Please find below the latest update or click here to view/download as PDF.
Contact Rob Hauff or Rebecca Smith, CRB Response Liaison Officers, with any questions related to this update:
Rob Hauff: Robert.D.Hauff@hawaii.gov
Rebecca Smith: Rebecca.R.Smith@hawaii.gov
or by calling 808.832.0585
*Bi-Weekly CRB updates will be sent to the full HISC Listserv, to opt-out of the updates, please respond to this email indicating you do not wish to receive them.
For more information, click on the links below:
May 24 - 6, 2014 Update
This report uses the best information available at the time of writing and is not an official record of the project. Its purpose is to update partner agencies and concerned individuals about project progress. Questions regarding information in the report can be addressed by calling the project command post at 832-0585. Mahalo.
- The Coconut Rhinoceros Beetle Response Project has hired 28 new field workers to boost CRB surveys. The new crews will begin work on the project in two phases: the first group of 17 hires will start June 16 and the second group of 11 hires will start on or about June 23. These are temporary USDA hires that will support the CRB project through the end of the Federal fiscal year (September 30, 2014)
- During the 2-week reporting period the infestation area did not expand. Field crews found 91 adult beetles (63 in traps and 22 in an infested mulch pile on base). Of the 63 beetles found in traps, 57 were on base, 4 were at the Navy Marine Golf Course, 1 at Sand Island, and 1 at Iroquois Point. There were 167 additional traps deployed outside of JBPHH and 801 traps serviced.

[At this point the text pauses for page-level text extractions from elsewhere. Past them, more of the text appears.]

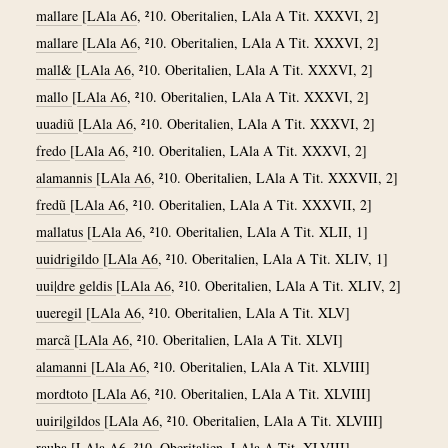
mallare
[
LAla A6
, ²10. Oberitalien, LAla A Tit. XXXVI, 2]
mallare
[
LAla A6
, ²10. Oberitalien, LAla A Tit. XXXVI, 2]
mall&
[
LAla A6
, ²10. Oberitalien, LAla A Tit. XXXVI, 2]
mallo
[
LAla A6
, ²10. Oberitalien, LAla A Tit. XXXVI, 2]
uuadiũ
[
LAla A6
, ²10. Oberitalien, LAla A Tit. XXXVI, 2]
fredo
[
LAla A6
, ²10. Oberitalien, LAla A Tit. XXXVI, 2]
alamannis
[
LAla A6
, ²10. Oberitalien, LAla A Tit. XXXVII, 2]
fredũ
[
LAla A6
, ²10. Oberitalien, LAla A Tit. XXXVII, 2]
mallatus
[
LAla A6
, ²10. Oberitalien, LAla A Tit. XLII, 1]
uuidrigildo
[
LAla A6
, ²10. Oberitalien, LAla A Tit. XLIV, 1]
uui|dre geldis
[
LAla A6
, ²10. Oberitalien, LAla A Tit. XLIV, 2]
uueregil
[
LAla A6
, ²10. Oberitalien, LAla A Tit. XLV]
marcã
[
LAla A6
, ²10. Oberitalien, LAla A Tit. XLVI]
alamanni
[
LAla A6
, ²10. Oberitalien, LAla A Tit. XLVIII]
mordtoto
[
LAla A6
, ²10. Oberitalien, LAla A Tit. XLVIII]
uuiri|gildos
[
LAla A6
, ²10. Oberitalien, LAla A Tit. XLVIII]
rauba
[
LAla A6
, ²10. Oberitalien, LAla A Tit. XLVIII]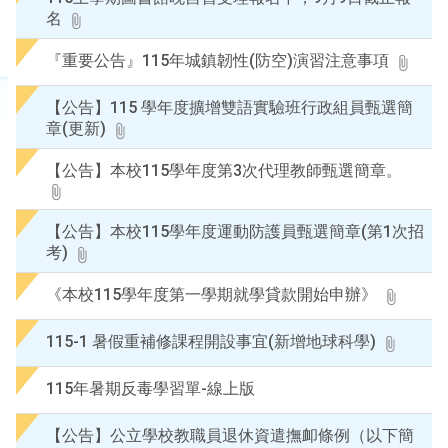
名
『重要公告』115年城鎮韌性(防空)演習注意事項
【公告】115 學年度擴增雙語實驗班行政組員甄選簡
章(更新)
【公告】本校115學年度第3次代理教師甄選簡章。
【公告】本校115學年度運動防護員甄選簡章(第1次招
考)
《本校115學年度第一學期就學貸款開始申辦》
115-1 暑假重補修課程開設事宜(新增地球科學)
115年暑期反毒學習單-線上版
【公告】公立學校教職員退休資遣撫卹條例（以下簡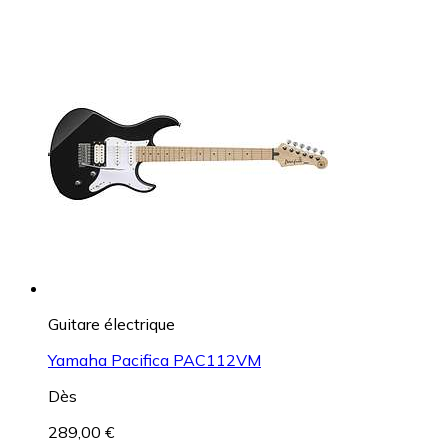
Guitare électrique
Yamaha Pacifica PAC112VM
Dès
289,00 €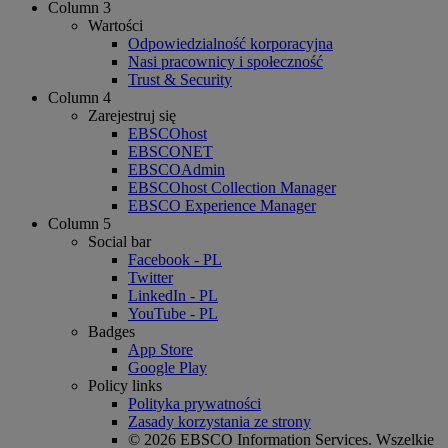
Column 3
Wartości
Odpowiedzialność korporacyjna
Nasi pracownicy i społeczność
Trust & Security
Column 4
Zarejestruj się
EBSCOhost
EBSCONET
EBSCOAdmin
EBSCOhost Collection Manager
EBSCO Experience Manager
Column 5
Social bar
Facebook - PL
Twitter
LinkedIn - PL
YouTube - PL
Badges
App Store
Google Play
Policy links
Polityka prywatności
Zasady korzystania ze strony
© 2026 EBSCO Information Services. Wszelkie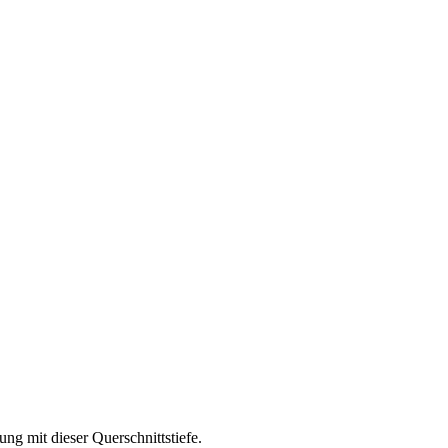
g mit dieser Querschnittstiefe.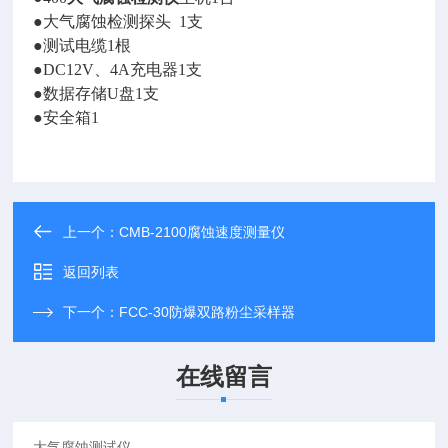
●大气腐蚀检测探头 1支
●测试电缆1根
●DC12V、4A充电器1支
●数据存储U盘1支
●安全箱1
上一个：
CMB-2100腐蚀速度测量仪
返回列表
下一个：
FCC-30防爆双路粉尘采样器
在线留言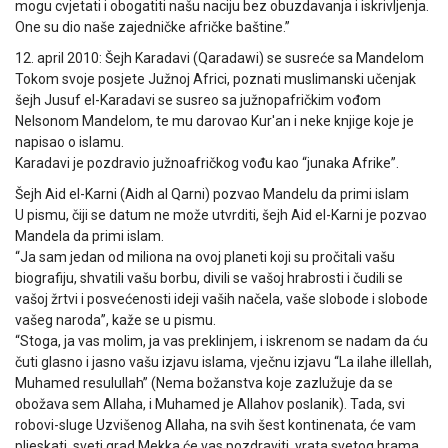
mogu cvjetati i obogatiti našu naciju bez obuzdavanja i iskrivljenja.
One su dio naše zajedničke afričke baštine.”
12. april 2010: Šejh Karadavi (Qaradawi) se susreće sa Mandelom
Tokom svoje posjete Južnoj Africi, poznati muslimanski učenjak
šejh Jusuf el-Karadavi se susreo sa južnopafričkim vođom
Nelsonom Mandelom, te mu darovao Kur'an i neke knjige koje je
napisao o islamu.
Karadavi je pozdravio južnoafričkog vođu kao “junaka Afrike”.
Šejh Aid el-Karni (Aidh al Qarni) pozvao Mandelu da primi islam
U pismu, čiji se datum ne može utvrditi, šejh Aid el-Karni je pozvao
Mandela da primi islam.
“Ja sam jedan od miliona na ovoj planeti koji su pročitali vašu
biografiju, shvatili vašu borbu, divili se vašoj hrabrosti i čudili se
vašoj žrtvi i posvećenosti ideji vaših načela, vaše slobode i slobode
vašeg naroda”, kaže se u pismu.
“Stoga, ja vas molim, ja vas preklinjem, i iskrenom se nadam da ću
čuti glasno i jasno vašu izjavu islama, vječnu izjavu “La ilahe illellah,
Muhamed resulullah” (Nema božanstva koje zazlužuje da se
obožava sem Allaha, i Muhamed je Allahov poslanik). Tada, svi
robovi-sluge Uzvišenog Allaha, na svih šest kontinenata, će vam
pljeskati, sveti grad Mekka će vas pozdraviti, vrata svetog hrama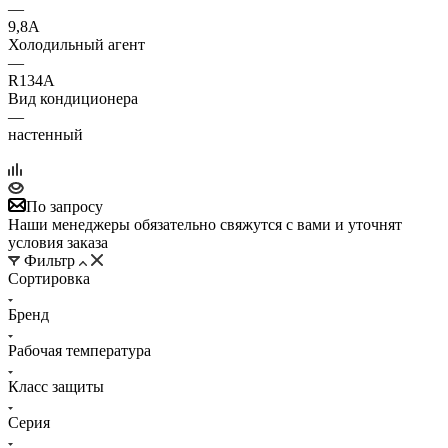
—
9,8А
Холодильный агент
—
R134A
Вид кондиционера
—
настенный
По запросу
Наши менеджеры обязательно свяжутся с вами и уточнят
условия заказа
Фильтр
Сортировка
Бренд
Рабочая температура
Класс защиты
Серия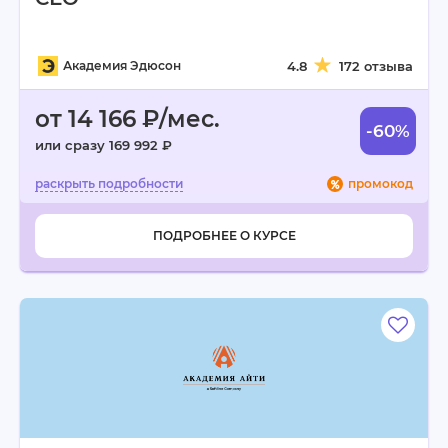
Академия Эдюсон
4.8
172 отзыва
от 14 166 ₽/мес.
-60%
или сразу 169 992 ₽
промокод
ПОДРОБНЕЕ О КУРСЕ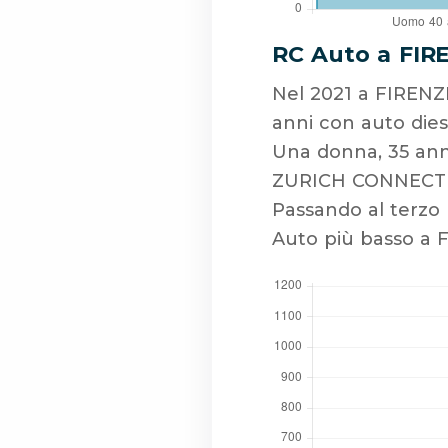
RC Auto a FIR
Nel 2021 a FIRENZ
anni con auto diese
Una donna, 35 ann
ZURICH CONNECT A
Passando al terzo 
Auto più basso a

- Regarding the above infested mulch pile on base, crews found CRB breeding at Hickam’s Base X site and removed 14 larvae, 1 pupae and 22 adults. The infested material was moved on base to the Kuntz Gate site for treatment by in-vessel composting. Known breeding sites are still limited to JBPHH.

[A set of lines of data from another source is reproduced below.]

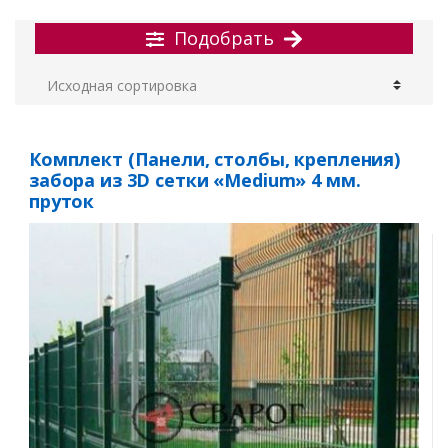
Подобрать
Комплект (Панели, столбы, крепления)
забора из 3D сетки «Medium» 4 мм.
пруток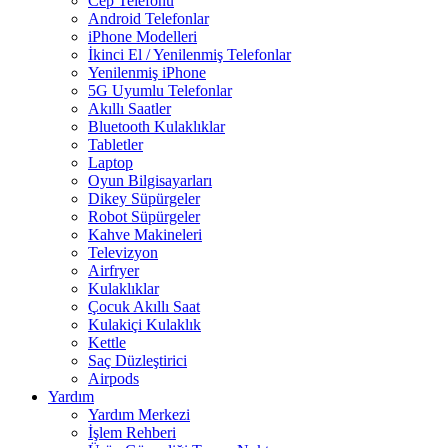
Cep Telefonu
Android Telefonlar
iPhone Modelleri
İkinci El / Yenilenmiş Telefonlar
Yenilenmiş iPhone
5G Uyumlu Telefonlar
Akıllı Saatler
Bluetooth Kulaklıklar
Tabletler
Laptop
Oyun Bilgisayarları
Dikey Süpürgeler
Robot Süpürgeler
Kahve Makineleri
Televizyon
Airfryer
Kulaklıklar
Çocuk Akıllı Saat
Kulakiçi Kulaklık
Kettle
Saç Düzleştirici
Airpods
Yardım
Yardım Merkezi
İşlem Rehberi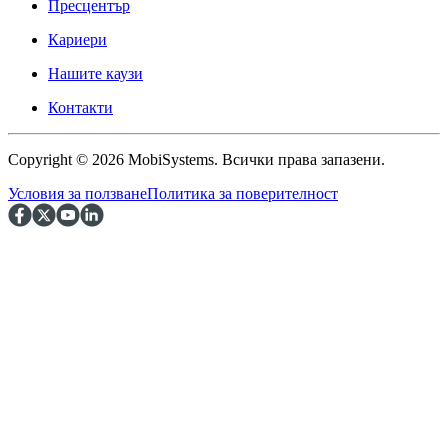
Пресцентър
Кариери
Нашите каузи
Контакти
Copyright © 2026 MobiSystems. Всички права запазени.
Условия за ползване
Политика за поверителност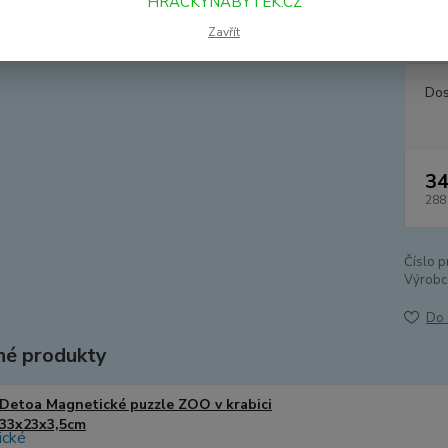
HRACKYNABYTEK.CZ
rozvíj
podstav
Zavřít
Dos
34
288
Číslo p
Výrobc
Do 
é produkty
Detoa Magnetické puzzle ZOO v krabici
33x23x3,5cm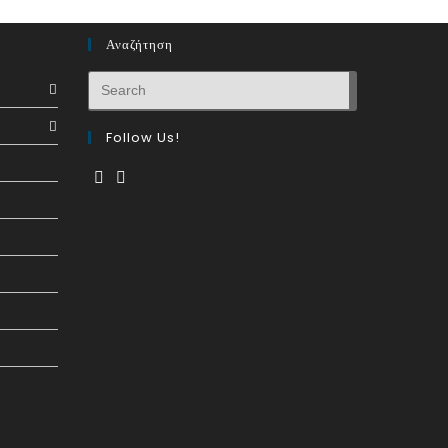
Αναζήτηση
Follow Us!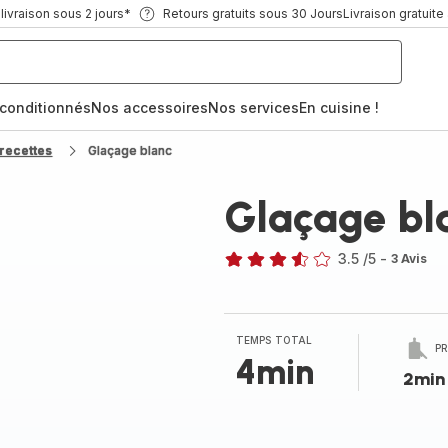
ivraison sous 2 jours*
Retours gratuits sous 30 Jours
Livraison gratuite
econditionnés
Nos accessoires
Nos services
En cuisine !
recettes
Glaçage blanc
Glaçage bl
3.5
/5
-
3 Avis
ratings.3.5
TEMPS TOTAL
P
4min
2min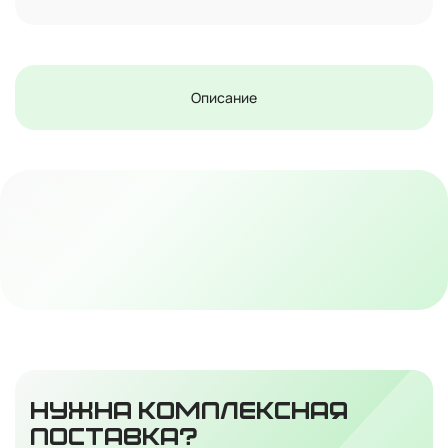
Описание
НУЖНА КОМПЛЕКСНАЯ
ПОСТАВКА?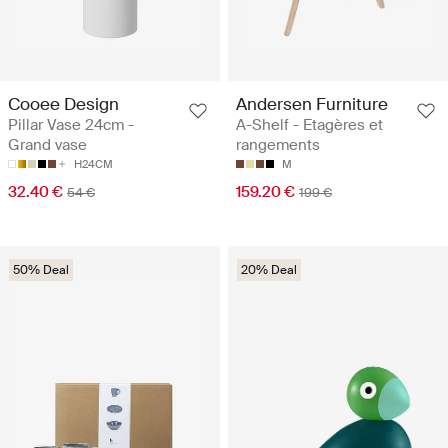
Cooee Design
Andersen Furniture
Pillar Vase 24cm -
A-Shelf - Etagères et
Grand vase
rangements
H24CM
M
32.40 €
159.20 €
54 €
199 €
50% Deal
20% Deal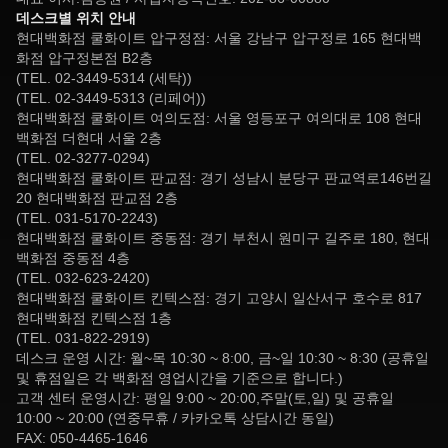
데스크별 위치 안내
현대백화점 쿨화이트 압구정점: 서울 강남구 압구정로 165 현대백
화점 압구정본점 B2층
(TEL. 02-3449-5314 (세탁))
(TEL. 02-3449-5313 (리페어))
현대백화점 쿨화이트 여의도점: 서울 영등포구 여의대로 108 현대
백화점 더현대 서울 2층
(TEL. 02-3277-0294)
현대백화점 쿨화이트 판교점: 경기 성남시 분당구 판교역로146번길
20 현대백화점 판교점 2층
(TEL. 031-5170-2243)
현대백화점 쿨화이트 중동점: 경기 부천시 원미구 길주로 180, 현대
백화점 중동점 4층
(TEL. 032-623-2420)
현대백화점 쿨화이트 킨텍스점: 경기 고양시 일산서구 호수로 817
현대백화점 킨텍스점 1층
(TEL. 031-822-2919)
데스크 운영 시간: 월~목 10:30 ~ 8:00, 금~일 10:30 ~ 8:30 (공휴일
및 휴점일은 각 백화점 영업시간을 기준으로 합니다.)
고객 센터 운영시간: 평일 9:00 ~ 20:00,주말(토,일) 및 공휴일
10:00 ~ 20:00 (연중무휴 / 카카오톡 상담시간 동일)
FAX: 050-4465-1646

- In addition to the three groups of trained Navy and Air Force personnel that are now assisting with trap checking and servicing on base, HDOA/USDA trained base personnel in Green Waste Clearance Protocol to assist with inspections of green waste leaving JBPHH.
- Mitigation of CRB breeding sites by the US Navy continued. Infested material is being treated with an in-vessel compost system which heats the material to temperatures the beetle cannot survive. The treatment of infested material is occurring on JBPHH.
- Beetle Fact: Public reports of CRB usually end up being the Oriental Flower Beetle (Proteatia orientalis). Oriental Flower Beetles are smaller, about an inch long, and have mottled white patches on their backs. They have been present in Hawaii since at least 2002 and are wide spread on Oahu. The Oriental Flower Beetles are active primarily during the day and the Coconut Rhinoceros Beetles are active primarily at night.